By James Clarke-Lister
What exactly is UBI and why is it such a controversial subject? In its simplest form,
according to Investopedia, UBI is an unconditional periodic cash payment. This payment
is one the government distributes to all individual adult citizens, not just households.
Payments are made to all citizens regardless of their situation or requirement to work.
Typically, the payment comes in the form of a bi-weekly or monthly deposit/cheque. The
universal amount is the same for everyone. There is no social hierarchy to deem this
measure of pay. For example, a doctor and a student will receive the same amount.
This idea of a Universal Basic Income (UBI), or ‘mincome,’ dates back roughly half a
century ago. It continues to be a hot topic for a fair reason – it is complex. Scholars
stretching across fields including sociology, psychology, economics, political science,
development studies etc., have all consistently been researching UBI, publishing new
information each month. Significant advocates of a guaranteed wage can be seen
throughout history, from Martin Luther King Jr. to the leader of the French Revolution,
Napoleon Bonaparte. To this day, the notion of UBI is often considered a ‘radical policy.’
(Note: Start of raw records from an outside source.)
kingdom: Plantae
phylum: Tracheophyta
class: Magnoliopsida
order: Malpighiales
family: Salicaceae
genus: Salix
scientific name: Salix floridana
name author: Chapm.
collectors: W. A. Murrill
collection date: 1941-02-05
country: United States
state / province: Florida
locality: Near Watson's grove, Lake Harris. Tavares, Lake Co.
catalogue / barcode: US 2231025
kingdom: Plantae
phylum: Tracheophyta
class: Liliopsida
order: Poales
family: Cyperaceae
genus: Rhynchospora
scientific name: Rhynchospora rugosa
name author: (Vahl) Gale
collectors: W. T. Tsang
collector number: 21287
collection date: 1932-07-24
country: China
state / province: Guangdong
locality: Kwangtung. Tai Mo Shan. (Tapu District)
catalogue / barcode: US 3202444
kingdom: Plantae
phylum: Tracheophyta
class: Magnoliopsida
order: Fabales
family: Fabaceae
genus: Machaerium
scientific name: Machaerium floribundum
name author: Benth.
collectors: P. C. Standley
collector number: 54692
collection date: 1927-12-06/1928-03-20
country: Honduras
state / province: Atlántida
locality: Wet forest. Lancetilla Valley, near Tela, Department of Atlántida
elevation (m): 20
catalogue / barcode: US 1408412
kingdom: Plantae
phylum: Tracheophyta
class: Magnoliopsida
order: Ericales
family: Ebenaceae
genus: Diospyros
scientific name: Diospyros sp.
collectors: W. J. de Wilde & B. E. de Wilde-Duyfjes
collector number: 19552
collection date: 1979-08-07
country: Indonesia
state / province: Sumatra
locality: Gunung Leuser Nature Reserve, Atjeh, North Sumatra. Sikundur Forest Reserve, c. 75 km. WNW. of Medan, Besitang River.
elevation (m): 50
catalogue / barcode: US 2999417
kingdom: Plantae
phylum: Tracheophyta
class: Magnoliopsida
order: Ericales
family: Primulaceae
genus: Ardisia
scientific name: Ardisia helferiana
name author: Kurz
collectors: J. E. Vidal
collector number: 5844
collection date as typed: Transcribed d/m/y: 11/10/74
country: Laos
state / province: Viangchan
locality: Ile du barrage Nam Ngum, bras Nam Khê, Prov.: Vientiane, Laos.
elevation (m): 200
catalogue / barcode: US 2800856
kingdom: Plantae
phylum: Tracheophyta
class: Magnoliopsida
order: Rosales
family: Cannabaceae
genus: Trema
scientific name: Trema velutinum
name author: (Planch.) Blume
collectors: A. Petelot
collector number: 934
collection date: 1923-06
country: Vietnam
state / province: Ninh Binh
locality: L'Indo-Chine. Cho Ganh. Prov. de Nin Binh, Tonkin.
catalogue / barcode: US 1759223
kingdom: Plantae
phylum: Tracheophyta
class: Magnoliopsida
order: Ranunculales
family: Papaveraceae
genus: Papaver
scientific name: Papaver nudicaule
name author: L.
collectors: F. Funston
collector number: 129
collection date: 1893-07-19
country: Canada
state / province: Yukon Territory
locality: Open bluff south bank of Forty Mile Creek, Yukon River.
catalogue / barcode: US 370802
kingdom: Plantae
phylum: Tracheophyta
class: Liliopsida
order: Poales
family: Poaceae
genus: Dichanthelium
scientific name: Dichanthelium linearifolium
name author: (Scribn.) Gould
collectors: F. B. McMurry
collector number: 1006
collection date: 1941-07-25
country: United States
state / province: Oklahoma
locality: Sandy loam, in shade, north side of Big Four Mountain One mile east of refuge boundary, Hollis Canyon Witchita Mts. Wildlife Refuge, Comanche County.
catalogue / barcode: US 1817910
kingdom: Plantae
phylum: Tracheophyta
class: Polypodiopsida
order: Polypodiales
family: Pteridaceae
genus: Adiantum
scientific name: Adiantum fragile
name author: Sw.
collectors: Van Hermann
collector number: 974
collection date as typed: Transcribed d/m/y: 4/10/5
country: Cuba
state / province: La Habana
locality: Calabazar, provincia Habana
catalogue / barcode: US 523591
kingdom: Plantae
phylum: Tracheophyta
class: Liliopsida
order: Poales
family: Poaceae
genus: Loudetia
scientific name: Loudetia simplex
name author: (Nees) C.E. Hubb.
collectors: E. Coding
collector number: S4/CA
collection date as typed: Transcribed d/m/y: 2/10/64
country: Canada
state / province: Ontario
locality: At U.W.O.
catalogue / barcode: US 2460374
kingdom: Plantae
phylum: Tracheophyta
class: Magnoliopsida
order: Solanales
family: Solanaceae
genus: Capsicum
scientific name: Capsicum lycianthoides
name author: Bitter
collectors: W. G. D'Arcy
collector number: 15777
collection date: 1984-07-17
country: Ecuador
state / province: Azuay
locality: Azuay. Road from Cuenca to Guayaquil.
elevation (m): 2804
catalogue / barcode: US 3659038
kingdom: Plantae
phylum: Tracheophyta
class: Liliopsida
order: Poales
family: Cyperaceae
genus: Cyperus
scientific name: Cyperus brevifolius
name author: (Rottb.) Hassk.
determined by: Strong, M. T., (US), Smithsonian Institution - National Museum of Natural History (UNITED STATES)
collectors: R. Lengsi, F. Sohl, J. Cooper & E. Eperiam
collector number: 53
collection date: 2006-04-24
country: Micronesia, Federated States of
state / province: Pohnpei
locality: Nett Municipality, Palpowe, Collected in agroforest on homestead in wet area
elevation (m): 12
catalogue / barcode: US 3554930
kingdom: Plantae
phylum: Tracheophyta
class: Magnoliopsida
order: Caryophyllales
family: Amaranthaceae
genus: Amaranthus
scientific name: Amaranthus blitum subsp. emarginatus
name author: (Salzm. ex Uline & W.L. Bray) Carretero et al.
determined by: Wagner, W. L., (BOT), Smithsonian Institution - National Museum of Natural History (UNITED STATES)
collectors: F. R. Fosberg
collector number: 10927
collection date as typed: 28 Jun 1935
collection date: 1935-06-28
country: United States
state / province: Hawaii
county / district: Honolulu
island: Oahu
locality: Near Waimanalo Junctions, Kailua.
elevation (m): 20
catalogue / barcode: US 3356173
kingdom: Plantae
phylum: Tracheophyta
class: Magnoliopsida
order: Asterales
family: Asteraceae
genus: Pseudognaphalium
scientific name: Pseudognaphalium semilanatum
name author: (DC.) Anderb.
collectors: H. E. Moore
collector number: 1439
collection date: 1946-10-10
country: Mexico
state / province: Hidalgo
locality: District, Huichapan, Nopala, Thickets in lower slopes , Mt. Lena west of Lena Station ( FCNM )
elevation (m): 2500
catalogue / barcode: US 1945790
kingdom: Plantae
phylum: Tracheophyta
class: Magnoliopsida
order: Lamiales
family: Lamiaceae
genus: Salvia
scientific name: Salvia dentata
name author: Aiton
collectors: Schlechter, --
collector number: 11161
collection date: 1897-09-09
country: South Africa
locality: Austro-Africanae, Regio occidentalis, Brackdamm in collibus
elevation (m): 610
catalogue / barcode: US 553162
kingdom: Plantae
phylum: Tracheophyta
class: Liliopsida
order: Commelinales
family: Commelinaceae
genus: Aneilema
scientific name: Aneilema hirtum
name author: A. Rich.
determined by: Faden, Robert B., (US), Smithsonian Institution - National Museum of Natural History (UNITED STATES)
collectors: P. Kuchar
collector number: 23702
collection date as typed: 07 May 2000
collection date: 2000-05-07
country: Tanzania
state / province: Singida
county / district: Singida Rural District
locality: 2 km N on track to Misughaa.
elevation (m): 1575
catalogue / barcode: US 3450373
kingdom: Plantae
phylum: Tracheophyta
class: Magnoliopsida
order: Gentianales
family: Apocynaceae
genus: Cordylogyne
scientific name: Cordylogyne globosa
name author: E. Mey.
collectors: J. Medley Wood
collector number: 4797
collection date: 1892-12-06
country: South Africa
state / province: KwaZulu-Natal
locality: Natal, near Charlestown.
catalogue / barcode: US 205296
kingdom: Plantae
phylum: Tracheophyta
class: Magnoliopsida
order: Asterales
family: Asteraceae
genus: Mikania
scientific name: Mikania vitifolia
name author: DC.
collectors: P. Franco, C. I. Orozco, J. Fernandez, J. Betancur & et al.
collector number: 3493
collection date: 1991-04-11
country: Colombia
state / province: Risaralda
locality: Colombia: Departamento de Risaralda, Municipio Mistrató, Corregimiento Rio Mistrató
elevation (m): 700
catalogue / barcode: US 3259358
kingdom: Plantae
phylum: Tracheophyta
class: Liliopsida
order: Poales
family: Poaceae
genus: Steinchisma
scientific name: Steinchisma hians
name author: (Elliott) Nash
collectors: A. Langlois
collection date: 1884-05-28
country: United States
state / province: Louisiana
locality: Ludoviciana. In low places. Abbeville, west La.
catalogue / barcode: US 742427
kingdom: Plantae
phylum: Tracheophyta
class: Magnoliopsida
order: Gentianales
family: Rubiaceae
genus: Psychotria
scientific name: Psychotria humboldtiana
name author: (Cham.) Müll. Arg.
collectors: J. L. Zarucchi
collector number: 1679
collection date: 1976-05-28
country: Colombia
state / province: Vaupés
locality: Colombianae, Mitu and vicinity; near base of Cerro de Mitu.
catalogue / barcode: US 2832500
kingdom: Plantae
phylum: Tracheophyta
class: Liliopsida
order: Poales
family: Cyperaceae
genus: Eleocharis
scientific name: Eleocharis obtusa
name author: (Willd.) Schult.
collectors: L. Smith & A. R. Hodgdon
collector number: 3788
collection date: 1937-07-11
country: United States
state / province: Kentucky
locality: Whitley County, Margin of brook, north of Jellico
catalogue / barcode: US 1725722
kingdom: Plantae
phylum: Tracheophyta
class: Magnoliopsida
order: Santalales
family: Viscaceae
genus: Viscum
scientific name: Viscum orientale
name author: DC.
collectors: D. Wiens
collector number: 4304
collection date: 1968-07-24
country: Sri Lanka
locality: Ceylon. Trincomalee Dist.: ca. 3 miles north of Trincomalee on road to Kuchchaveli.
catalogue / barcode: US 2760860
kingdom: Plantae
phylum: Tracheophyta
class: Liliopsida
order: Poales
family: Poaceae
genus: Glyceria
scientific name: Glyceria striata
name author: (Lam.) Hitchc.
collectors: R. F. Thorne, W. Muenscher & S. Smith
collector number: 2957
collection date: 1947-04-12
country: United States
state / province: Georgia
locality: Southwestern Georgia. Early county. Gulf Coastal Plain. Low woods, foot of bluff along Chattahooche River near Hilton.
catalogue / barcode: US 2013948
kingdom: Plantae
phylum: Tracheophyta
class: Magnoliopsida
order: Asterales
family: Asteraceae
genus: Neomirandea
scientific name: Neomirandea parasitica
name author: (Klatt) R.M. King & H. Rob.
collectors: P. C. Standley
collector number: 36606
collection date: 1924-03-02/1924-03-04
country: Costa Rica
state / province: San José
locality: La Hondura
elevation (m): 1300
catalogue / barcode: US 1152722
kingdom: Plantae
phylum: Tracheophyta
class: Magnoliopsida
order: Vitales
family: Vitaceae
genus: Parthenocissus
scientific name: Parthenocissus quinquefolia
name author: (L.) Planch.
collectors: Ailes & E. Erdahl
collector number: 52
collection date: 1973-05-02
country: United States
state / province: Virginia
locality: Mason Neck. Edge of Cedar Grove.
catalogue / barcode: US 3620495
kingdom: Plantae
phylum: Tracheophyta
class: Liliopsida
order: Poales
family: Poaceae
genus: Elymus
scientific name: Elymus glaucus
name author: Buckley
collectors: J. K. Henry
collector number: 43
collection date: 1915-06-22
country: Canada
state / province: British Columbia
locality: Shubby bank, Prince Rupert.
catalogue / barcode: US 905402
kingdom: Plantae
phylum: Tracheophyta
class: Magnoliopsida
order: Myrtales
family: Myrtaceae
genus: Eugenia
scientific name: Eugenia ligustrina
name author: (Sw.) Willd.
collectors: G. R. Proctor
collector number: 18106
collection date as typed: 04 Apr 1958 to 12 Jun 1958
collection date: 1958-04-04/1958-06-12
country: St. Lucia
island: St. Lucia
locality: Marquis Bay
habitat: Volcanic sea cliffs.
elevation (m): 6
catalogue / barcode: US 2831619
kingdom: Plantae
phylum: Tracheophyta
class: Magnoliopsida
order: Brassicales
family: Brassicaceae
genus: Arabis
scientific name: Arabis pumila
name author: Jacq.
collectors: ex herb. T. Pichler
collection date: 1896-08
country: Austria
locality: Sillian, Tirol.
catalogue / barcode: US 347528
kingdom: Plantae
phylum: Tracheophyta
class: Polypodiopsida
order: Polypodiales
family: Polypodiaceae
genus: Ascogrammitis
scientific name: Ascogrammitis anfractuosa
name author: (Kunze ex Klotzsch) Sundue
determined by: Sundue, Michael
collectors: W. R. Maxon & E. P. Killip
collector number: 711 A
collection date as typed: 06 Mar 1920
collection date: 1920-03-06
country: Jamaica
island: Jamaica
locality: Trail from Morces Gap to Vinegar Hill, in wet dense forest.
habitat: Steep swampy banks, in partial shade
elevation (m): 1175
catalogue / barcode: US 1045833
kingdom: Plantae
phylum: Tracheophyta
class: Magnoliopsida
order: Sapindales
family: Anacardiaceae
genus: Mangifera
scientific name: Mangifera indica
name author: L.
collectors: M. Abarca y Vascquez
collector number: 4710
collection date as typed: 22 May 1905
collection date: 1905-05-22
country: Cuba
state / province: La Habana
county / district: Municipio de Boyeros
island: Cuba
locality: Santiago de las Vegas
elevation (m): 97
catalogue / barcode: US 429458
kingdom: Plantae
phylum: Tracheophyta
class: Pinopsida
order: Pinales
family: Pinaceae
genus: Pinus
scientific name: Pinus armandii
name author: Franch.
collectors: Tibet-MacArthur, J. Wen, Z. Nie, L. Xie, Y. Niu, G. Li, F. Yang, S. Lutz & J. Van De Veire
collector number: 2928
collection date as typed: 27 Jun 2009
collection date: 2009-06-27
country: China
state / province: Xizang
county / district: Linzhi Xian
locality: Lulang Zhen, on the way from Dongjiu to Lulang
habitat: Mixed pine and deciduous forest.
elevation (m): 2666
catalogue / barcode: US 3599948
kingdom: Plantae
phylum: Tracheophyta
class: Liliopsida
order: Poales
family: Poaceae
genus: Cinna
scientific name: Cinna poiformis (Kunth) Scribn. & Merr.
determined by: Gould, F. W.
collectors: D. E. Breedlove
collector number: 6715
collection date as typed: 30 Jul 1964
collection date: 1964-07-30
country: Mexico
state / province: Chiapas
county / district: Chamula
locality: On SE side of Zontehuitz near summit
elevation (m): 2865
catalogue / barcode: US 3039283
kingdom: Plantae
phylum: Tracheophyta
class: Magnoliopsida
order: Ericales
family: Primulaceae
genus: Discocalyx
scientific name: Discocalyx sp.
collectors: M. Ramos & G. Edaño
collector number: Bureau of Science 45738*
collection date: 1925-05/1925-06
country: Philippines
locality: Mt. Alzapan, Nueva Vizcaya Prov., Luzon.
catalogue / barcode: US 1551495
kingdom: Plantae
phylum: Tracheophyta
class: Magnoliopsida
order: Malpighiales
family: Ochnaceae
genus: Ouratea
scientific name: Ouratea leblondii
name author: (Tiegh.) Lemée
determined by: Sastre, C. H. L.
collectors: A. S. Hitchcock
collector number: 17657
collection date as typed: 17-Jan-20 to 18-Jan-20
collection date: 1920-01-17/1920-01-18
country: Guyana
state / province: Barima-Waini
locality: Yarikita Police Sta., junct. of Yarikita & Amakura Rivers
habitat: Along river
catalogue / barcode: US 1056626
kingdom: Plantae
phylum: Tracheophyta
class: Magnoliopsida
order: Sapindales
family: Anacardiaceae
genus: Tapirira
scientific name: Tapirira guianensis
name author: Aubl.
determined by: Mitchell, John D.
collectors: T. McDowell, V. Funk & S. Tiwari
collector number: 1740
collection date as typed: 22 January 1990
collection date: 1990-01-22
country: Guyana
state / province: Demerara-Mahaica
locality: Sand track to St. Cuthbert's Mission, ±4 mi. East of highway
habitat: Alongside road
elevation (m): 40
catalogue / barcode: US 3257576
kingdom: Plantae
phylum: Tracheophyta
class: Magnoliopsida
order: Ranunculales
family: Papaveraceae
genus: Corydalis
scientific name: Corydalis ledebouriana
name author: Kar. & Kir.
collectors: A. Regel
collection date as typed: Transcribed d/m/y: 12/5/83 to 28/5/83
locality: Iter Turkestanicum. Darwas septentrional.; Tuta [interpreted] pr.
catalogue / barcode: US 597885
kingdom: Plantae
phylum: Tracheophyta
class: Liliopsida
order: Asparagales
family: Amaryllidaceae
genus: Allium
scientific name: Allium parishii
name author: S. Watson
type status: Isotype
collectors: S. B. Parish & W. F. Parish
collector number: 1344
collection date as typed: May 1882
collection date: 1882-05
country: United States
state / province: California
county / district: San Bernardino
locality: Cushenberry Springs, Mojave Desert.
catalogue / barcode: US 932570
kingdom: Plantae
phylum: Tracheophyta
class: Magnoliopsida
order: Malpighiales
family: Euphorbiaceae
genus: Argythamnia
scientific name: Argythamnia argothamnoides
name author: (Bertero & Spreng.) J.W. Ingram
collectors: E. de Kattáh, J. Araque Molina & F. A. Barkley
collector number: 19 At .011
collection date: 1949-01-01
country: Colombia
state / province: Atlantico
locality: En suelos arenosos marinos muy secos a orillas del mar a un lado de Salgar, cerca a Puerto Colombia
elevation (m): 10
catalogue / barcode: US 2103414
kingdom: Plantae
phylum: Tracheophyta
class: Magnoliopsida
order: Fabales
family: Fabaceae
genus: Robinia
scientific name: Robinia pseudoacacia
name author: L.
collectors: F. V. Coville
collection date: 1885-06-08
Presently, ideas surrounding a guaranteed income have become increasingly
recognized, especially here in Canada, and primarily due to the consequences of job
loss resulting from the COVID-19 pandemic.
The month of March 2020 faced reports of the largest job losses in a single month since
1976. During March 15 th – 21 st , an estimated 1.3m people suddenly could not work due
to COVID-19. Those who remained working, worked half the hours they normally would.
Thus, Bill C-13 was established in the House of Commons. Bill C-13 provided the federal
government with economic firepower to address this crisis. Within it was the Canadian
Emergency Response Benefit (CERB) in which was established to be a simple and
accessible monetary aid for all individuals impacted by COVID-19. CERB provided
Canadians with a taxable ‘benefit’ of $2000 a month for the entirety of the operating
period. Quite literally, this was UBI in practice on a mass scale.
The results of this practice have led to parliamentary discussion concerning the
establishment of a national guaranteed income for all Canadians. More specifically, in
the form of Bill C-273 – “an act to establish a national strategy for a guaranteed basic
income”. Naturally, many questions arise. How will it affect jobs? Will people not want to
work? How will it be paid for? Is it fair? Such a hot topic requires thoughtful dialogue.
Opponents of UBI argue that the model will raise taxes for everyone, and that it may
disincentivize people to work.
Another argument commonly seen is that the implementation of a national or universal
guaranteed wage may also trigger higher levels of inflation (inflation already occurs but it can potentially increase the rate.) Despite differing evaluations, facts remain apparent –
Canada is not the only one to discuss such a topic, let alone practice it.
There are many countries where a form of UBI already exists and has been tested,
including our southern neighbour, the United States. One striking example is the
Stockton Economic Empowerment Demonstration (SEED), which took place in
California, USA, in February 2019. The experiment was funded by donors and acted to
give 125 people living in neighbourhoods below the median income average a no-string-
attached $500 monthly cheque. The experiment took place for one year, ending in
February 2020. According to NPR, the results were striking. Full-time employment rose
among those who received the guaranteed income. Their financial, physical and
emotional health improved. Additionally, those who received the $500 a month went
from part-time to full-time employment at more than double the rate of those who didn’t
receive the amount. The study further demonstrated that by providing a guaranteed
‘allowance,’ financial hardships of lower-income individuals reduced significantly,
alongside feelings and symptoms of anxiety and depression. Moreover, feelings of
dignity reportedly increased in said individuals. A single experiment does not act to
prove or disprove the notion of implementing a UBI; however, understanding the ideas
and results behind the concept is worth acknowledging.
Financial hardships are a familiar feeling amongst many. It’s important to acknowledge
that the solution for someone to generate more income to meet life’s basic needs does
not always solely lie in simply working harder. The issue of income inequality is
multidimensional and intersectional, with many components including race, gender,
environmental circumstances and psychological factors. UBI may not be the silver bullet
for all. Its potential long-term effects on a mass scale remain largely unknown. Still, it
brings constructive dialogue to the table in the fight against economic inequality and
poverty, continuing to affect and grow on a mass scale globally.
What do you think about the future of UBI for Canadians?